We would like to point out that one of the reasons which led to the coming of the present deputation to England, was, if possible, to avert the danger of our people being forced to commit acts of violence.
Objections to the Act
The Native races most strenuously and earnestly object to the provisions of the Act, where they differentiate against them, because ””
(a) They exclude the Native from the free purchase of and dealing in land, a right never challenged hitherto.
(b) With regard to Natives on the farms of the White people, they interfere with rights the Natives have exercised for generations. In particular they interfere with the right the Natives have as British Subjects of bargaining with the owners of these farms. In effect this produces a condition of slavery. This is due to a provision, which encourages the farmer to exact unpaid service from the native tenants. In the event of eviction the tenant is unable to settle upon any other farm, except as a farm servant, and therefore is forced to accept almost any conditions the farmer likes to impose upon him. This we claim is slavery.
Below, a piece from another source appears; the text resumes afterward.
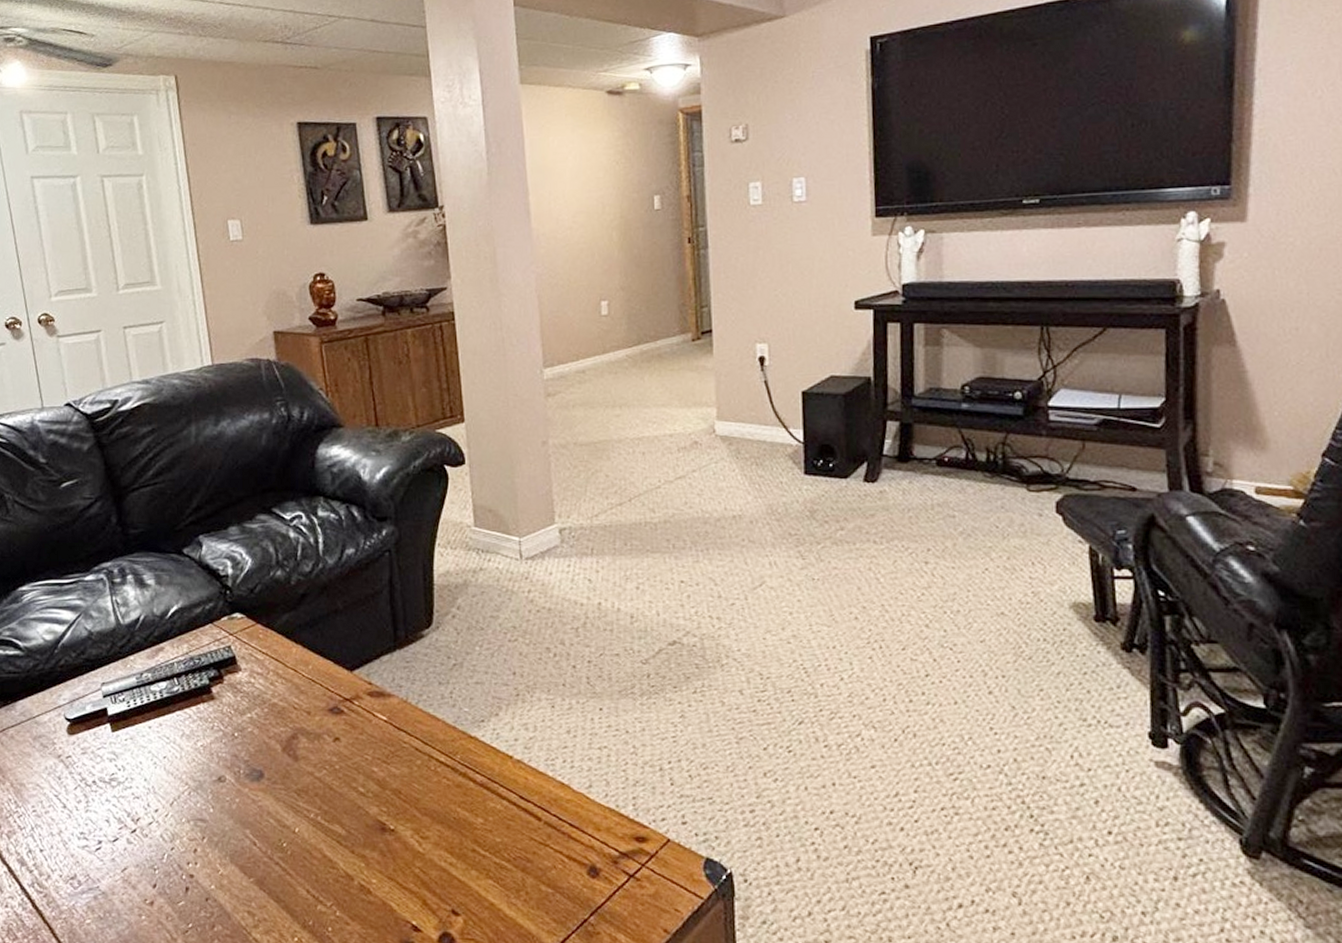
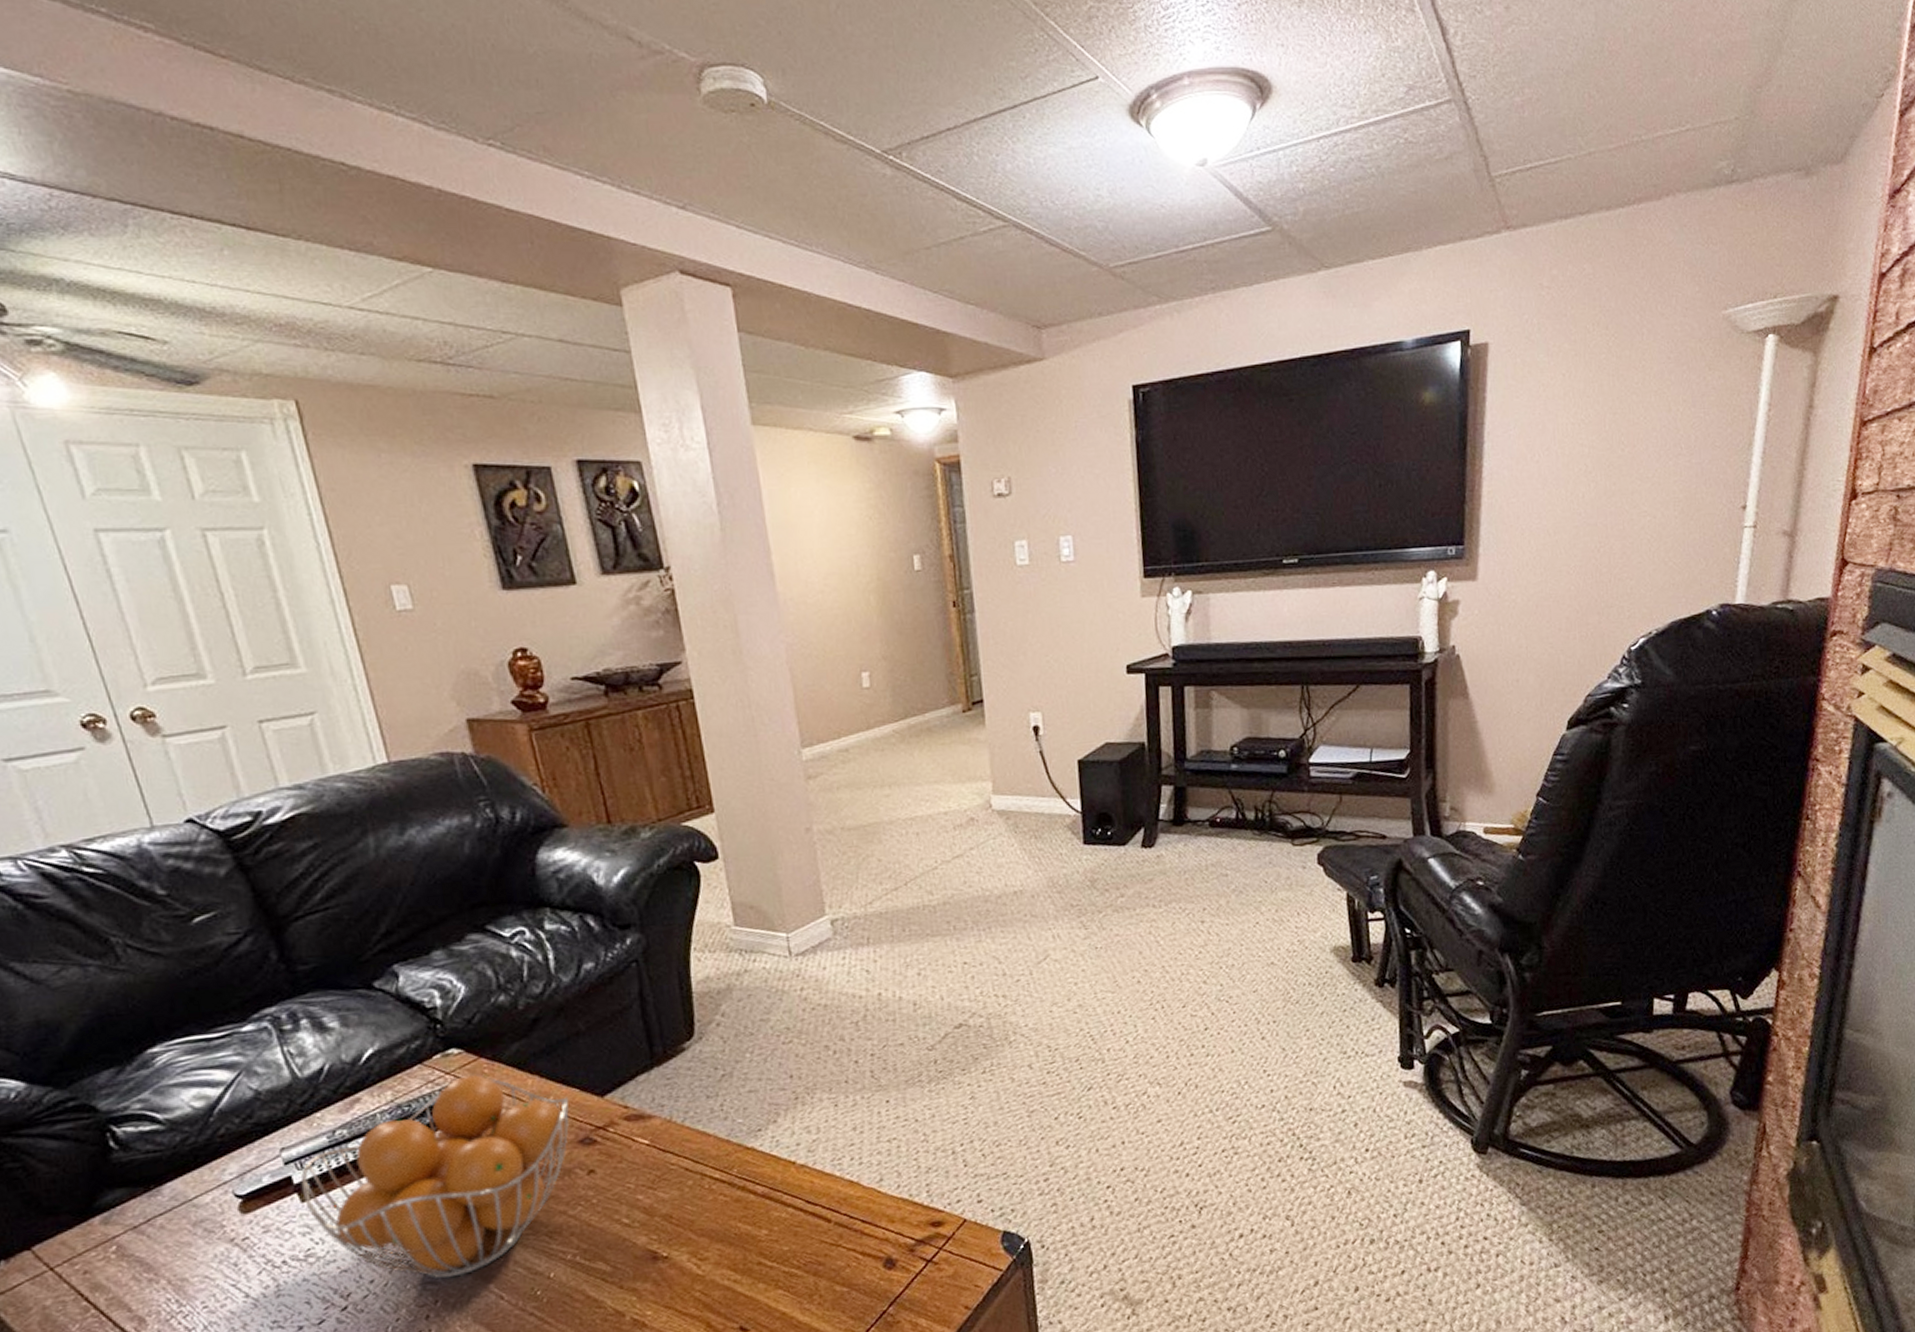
fruit basket: none [113,637,324,818] -> present [300,1074,570,1279]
(c) In point of fact the avowed object of the new law is that of forcing the Native to labour, by making it the only condition of his living on a White man's farm.
(d) Under the new Law also no native may occupy or own any land in the Orange Free State.
The natives of South Africa are loyal subjects of His Majesty the King, but they have no voice in the Legislative Councils of the country in which they live (except to a limited degree in the Cape Province), and their appeal was first made through us to His Majesty's Representatives in South Africa. This having failed to secure redress we then approached the adviser of His Majesty the King in this Country on Colonial affairs (The Rt. Hon. Lewis Harcourt), but without avail. Among the natives of South Africa His Majesty is looked upon as their natural protector, and it is their faith in His Majesty's sense of justice that has impelled them to send us here.
We append herewith our memorandum to the Rt. Hon. Lewis Harcourt and a letter from the Anti-Slavery and Aborigines Protection Society, and we are confident that these documents, together with the foregoing statement, establish the reasonableness of our appeal, and the urgent necessity of some public action on the part of the Parliament and people of the United Kingdom.